• [Stored data entries]
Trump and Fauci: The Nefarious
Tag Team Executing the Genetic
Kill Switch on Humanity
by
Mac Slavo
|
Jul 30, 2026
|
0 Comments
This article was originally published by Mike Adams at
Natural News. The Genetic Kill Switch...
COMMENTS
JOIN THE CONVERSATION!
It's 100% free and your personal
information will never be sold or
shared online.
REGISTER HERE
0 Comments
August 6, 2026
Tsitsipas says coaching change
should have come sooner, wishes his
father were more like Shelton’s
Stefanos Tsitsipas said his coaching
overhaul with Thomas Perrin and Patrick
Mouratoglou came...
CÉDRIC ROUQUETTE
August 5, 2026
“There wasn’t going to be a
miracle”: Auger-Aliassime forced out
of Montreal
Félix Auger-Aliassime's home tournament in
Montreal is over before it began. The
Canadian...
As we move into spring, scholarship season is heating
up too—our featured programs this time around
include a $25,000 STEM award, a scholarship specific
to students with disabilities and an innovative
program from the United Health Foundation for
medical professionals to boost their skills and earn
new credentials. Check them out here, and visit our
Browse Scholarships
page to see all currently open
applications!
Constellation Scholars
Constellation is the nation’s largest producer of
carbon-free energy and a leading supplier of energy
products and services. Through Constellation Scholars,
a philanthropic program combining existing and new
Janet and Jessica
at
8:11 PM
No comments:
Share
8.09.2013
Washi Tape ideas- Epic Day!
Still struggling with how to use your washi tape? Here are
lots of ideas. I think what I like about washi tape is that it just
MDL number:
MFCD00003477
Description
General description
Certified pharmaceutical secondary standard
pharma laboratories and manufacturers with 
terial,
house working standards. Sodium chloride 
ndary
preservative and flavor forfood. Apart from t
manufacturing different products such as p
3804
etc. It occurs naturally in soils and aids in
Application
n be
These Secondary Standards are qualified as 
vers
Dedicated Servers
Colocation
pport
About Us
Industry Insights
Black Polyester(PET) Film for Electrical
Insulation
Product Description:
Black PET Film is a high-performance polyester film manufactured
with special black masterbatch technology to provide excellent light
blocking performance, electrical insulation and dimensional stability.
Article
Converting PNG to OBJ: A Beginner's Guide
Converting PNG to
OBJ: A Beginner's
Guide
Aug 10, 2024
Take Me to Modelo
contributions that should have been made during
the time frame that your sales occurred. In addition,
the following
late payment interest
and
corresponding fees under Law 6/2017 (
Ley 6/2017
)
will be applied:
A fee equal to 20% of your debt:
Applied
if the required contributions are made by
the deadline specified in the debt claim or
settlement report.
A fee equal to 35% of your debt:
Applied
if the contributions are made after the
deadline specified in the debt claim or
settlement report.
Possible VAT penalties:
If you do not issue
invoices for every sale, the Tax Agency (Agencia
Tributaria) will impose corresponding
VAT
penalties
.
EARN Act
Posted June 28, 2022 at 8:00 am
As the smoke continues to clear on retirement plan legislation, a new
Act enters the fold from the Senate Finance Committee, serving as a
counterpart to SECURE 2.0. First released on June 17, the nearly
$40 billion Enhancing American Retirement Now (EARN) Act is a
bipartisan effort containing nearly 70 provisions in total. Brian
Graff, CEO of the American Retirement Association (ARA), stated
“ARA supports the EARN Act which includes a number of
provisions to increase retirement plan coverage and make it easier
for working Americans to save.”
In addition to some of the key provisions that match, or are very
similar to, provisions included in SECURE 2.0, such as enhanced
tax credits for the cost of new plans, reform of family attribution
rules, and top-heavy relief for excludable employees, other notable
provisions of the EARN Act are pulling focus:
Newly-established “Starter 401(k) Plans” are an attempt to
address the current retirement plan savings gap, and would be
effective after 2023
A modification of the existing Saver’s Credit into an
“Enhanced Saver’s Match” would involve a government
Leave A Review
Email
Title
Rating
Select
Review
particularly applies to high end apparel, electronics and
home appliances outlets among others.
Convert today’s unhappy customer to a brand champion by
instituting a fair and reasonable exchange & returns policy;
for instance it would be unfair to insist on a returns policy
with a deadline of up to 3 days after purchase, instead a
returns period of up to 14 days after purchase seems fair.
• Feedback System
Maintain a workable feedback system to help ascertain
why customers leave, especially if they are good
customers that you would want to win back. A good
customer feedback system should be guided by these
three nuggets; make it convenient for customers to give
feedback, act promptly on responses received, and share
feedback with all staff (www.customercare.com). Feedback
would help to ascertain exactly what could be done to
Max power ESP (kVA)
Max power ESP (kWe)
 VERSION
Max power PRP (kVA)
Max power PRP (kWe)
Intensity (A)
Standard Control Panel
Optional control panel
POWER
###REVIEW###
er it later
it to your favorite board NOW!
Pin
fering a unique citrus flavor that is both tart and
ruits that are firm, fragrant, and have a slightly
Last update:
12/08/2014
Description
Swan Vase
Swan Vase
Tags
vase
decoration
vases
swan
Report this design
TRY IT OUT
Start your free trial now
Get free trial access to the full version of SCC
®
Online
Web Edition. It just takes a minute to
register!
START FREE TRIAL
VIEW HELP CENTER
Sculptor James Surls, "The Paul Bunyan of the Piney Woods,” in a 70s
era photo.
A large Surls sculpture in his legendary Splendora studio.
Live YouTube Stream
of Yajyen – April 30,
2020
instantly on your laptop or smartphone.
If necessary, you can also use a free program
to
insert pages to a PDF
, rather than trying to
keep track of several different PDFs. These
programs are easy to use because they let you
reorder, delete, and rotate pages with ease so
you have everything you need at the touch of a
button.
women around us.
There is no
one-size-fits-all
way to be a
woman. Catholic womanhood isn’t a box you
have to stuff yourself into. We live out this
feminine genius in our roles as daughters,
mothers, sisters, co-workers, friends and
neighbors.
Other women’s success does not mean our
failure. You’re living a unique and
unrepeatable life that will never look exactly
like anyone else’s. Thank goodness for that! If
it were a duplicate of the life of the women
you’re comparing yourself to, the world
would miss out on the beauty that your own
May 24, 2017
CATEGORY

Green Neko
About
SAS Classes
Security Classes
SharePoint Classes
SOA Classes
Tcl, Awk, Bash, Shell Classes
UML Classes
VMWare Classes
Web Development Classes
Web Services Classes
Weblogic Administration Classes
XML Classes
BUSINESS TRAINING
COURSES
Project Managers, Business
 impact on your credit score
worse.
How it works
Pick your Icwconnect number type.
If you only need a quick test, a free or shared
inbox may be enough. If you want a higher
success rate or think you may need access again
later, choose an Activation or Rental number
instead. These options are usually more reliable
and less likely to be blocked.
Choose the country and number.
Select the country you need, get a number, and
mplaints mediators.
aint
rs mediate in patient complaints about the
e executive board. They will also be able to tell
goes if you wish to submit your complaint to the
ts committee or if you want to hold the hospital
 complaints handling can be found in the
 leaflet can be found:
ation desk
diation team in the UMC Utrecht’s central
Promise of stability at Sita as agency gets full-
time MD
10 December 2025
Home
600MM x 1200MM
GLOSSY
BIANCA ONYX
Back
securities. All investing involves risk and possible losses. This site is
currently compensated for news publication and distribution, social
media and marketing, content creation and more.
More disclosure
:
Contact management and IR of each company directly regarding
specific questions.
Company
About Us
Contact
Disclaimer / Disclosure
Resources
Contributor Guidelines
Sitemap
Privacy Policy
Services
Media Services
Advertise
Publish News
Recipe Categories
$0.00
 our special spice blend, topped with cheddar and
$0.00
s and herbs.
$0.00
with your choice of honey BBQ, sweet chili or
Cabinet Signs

• [PROBLEM REQUIREMENTS] Retype every line of the listing above word for word, keeping each line break where it falls.

• [EXERCISE OUTPUT]
Trump and Fauci: The Nefarious
Tag Team Executing the Genetic
Kill Switch on Humanity
by
Mac Slavo
|
Jul 30, 2026
|
0 Comments
This article was originally published by Mike Adams at
Natural News. The Genetic Kill Switch...
COMMENTS
JOIN THE CONVERSATION!
It's 100% free and your personal
information will never be sold or
shared online.
REGISTER HERE
0 Comments
August 6, 2026
Tsitsipas says coaching change
should have come sooner, wishes his
father were more like Shelton’s
Stefanos Tsitsipas said his coaching
overhaul with Thomas Perrin and Patrick
Mouratoglou came...
CÉDRIC ROUQUETTE
August 5, 2026
“There wasn’t going to be a
miracle”: Auger-Aliassime forced out
of Montreal
Félix Auger-Aliassime's home tournament in
Montreal is over before it began. The
Canadian...
As we move into spring, scholarship season is heating
up too—our featured programs this time around
include a $25,000 STEM award, a scholarship specific
to students with disabilities and an innovative
program from the United Health Foundation for
medical professionals to boost their skills and earn
new credentials. Check them out here, and visit our
Browse Scholarships
page to see all currently open
applications!
Constellation Scholars
Constellation is the nation’s largest producer of
carbon-free energy and a leading supplier of energy
products and services. Through Constellation Scholars,
a philanthropic program combining existing and new
Janet and Jessica
at
8:11 PM
No comments:
Share
8.09.2013
Washi Tape ideas- Epic Day!
Still struggling with how to use your washi tape? Here are
lots of ideas. I think what I like about washi tape is that it just
MDL number:
MFCD00003477
Description
General description
Certified pharmaceutical secondary standard
pharma laboratories and manufacturers with 
terial,
house working standards. Sodium chloride 
ndary
preservative and flavor forfood. Apart from t
manufacturing different products such as p
3804
etc. It occurs naturally in soils and aids in
Application
n be
These Secondary Standards are qualified as 
vers
Dedicated Servers
Colocation
pport
About Us
Industry Insights
Black Polyester(PET) Film for Electrical
Insulation
Product Description:
Black PET Film is a high-performance polyester film manufactured
with special black masterbatch technology to provide excellent light
blocking performance, electrical insulation and dimensional stability.
Article
Converting PNG to OBJ: A Beginner's Guide
Converting PNG to
OBJ: A Beginner's
Guide
Aug 10, 2024
Take Me to Modelo
contributions that should have been made during
the time frame that your sales occurred. In addition,
the following
late payment interest
and
corresponding fees under Law 6/2017 (
Ley 6/2017
)
will be applied:
A fee equal to 20% of your debt:
Applied
if the required contributions are made by
the deadline specified in the debt claim or
settlement report.
A fee equal to 35% of your debt:
Applied
if the contributions are made after the
deadline specified in the debt claim or
settlement report.
Possible VAT penalties:
If you do not issue
invoices for every sale, the Tax Agency (Agencia
Tributaria) will impose corresponding
VAT
penalties
.
EARN Act
Posted June 28, 2022 at 8:00 am
As the smoke continues to clear on retirement plan legislation, a new
Act enters the fold from the Senate Finance Committee, serving as a
counterpart to SECURE 2.0. First released on June 17, the nearly
$40 billion Enhancing American Retirement Now (EARN) Act is a
bipartisan effort containing nearly 70 provisions in total. Brian
Graff, CEO of the American Retirement Association (ARA), stated
“ARA supports the EARN Act which includes a number of
provisions to increase retirement plan coverage and make it easier
for working Americans to save.”
In addition to some of the key provisions that match, or are very
similar to, provisions included in SECURE 2.0, such as enhanced
tax credits for the cost of new plans, reform of family attribution
rules, and top-heavy relief for excludable employees, other notable
provisions of the EARN Act are pulling focus:
Newly-established “Starter 401(k) Plans” are an attempt to
address the current retirement plan savings gap, and would be
effective after 2023
A modification of the existing Saver’s Credit into an
“Enhanced Saver’s Match” would involve a government
Leave A Review
Email
Title
Rating
Select
Review
particularly applies to high end apparel, electronics and
home appliances outlets among others.
Convert today’s unhappy customer to a brand champion by
instituting a fair and reasonable exchange & returns policy;
for instance it would be unfair to insist on a returns policy
with a deadline of up to 3 days after purchase, instead a
returns period of up to 14 days after purchase seems fair.
• Feedback System
Maintain a workable feedback system to help ascertain
why customers leave, especially if they are good
customers that you would want to win back. A good
customer feedback system should be guided by these
three nuggets; make it convenient for customers to give
feedback, act promptly on responses received, and share
feedback with all staff (www.customercare.com). Feedback
would help to ascertain exactly what could be done to
Max power ESP (kVA)
Max power ESP (kWe)
 VERSION
Max power PRP (kVA)
Max power PRP (kWe)
Intensity (A)
Standard Control Panel
Optional control panel
POWER
###REVIEW###
er it later
it to your favorite board NOW!
Pin
fering a unique citrus flavor that is both tart and
ruits that are firm, fragrant, and have a slightly
Last update:
12/08/2014
Description
Swan Vase
Swan Vase
Tags
vase
decoration
vases
swan
Report this design
TRY IT OUT
Start your free trial now
Get free trial access to the full version of SCC
®
Online
Web Edition. It just takes a minute to
register!
START FREE TRIAL
VIEW HELP CENTER
Sculptor James Surls, "The Paul Bunyan of the Piney Woods,” in a 70s
era photo.
A large Surls sculpture in his legendary Splendora studio.
Live YouTube Stream
of Yajyen – April 30,
2020
instantly on your laptop or smartphone.
If necessary, you can also use a free program
to
insert pages to a PDF
, rather than trying to
keep track of several different PDFs. These
programs are easy to use because they let you
reorder, delete, and rotate pages with ease so
you have everything you need at the touch of a
button.
women around us.
There is no
one-size-fits-all
way to be a
woman. Catholic womanhood isn’t a box you
have to stuff yourself into. We live out this
feminine genius in our roles as daughters,
mothers, sisters, co-workers, friends and
neighbors.
Other women’s success does not mean our
failure. You’re living a unique and
unrepeatable life that will never look exactly
like anyone else’s. Thank goodness for that! If
it were a duplicate of the life of the women
you’re comparing yourself to, the world
would miss out on the beauty that your own
May 24, 2017
CATEGORY

Green Neko
About
SAS Classes
Security Classes
SharePoint Classes
SOA Classes
Tcl, Awk, Bash, Shell Classes
UML Classes
VMWare Classes
Web Development Classes
Web Services Classes
Weblogic Administration Classes
XML Classes
BUSINESS TRAINING
COURSES
Project Managers, Business
 impact on your credit score
worse.
How it works
Pick your Icwconnect number type.
If you only need a quick test, a free or shared
inbox may be enough. If you want a higher
success rate or think you may need access again
later, choose an Activation or Rental number
instead. These options are usually more reliable
and less likely to be blocked.
Choose the country and number.
Select the country you need, get a number, and
mplaints mediators.
aint
rs mediate in patient complaints about the
e executive board. They will also be able to tell
goes if you wish to submit your complaint to the
ts committee or if you want to hold the hospital
 complaints handling can be found in the
 leaflet can be found:
ation desk
diation team in the UMC Utrecht’s central
Promise of stability at Sita as agency gets full-
time MD
10 December 2025
Home
600MM x 1200MM
GLOSSY
BIANCA ONYX
Back
securities. All investing involves risk and possible losses. This site is
currently compensated for news publication and distribution, social
media and marketing, content creation and more.
More disclosure
:
Contact management and IR of each company directly regarding
specific questions.
Company
About Us
Contact
Disclaimer / Disclosure
Resources
Contributor Guidelines
Sitemap
Privacy Policy
Services
Media Services
Advertise
Publish News
Recipe Categories
$0.00
 our special spice blend, topped with cheddar and
$0.00
s and herbs.
$0.00
with your choice of honey BBQ, sweet chili or
Cabinet Signs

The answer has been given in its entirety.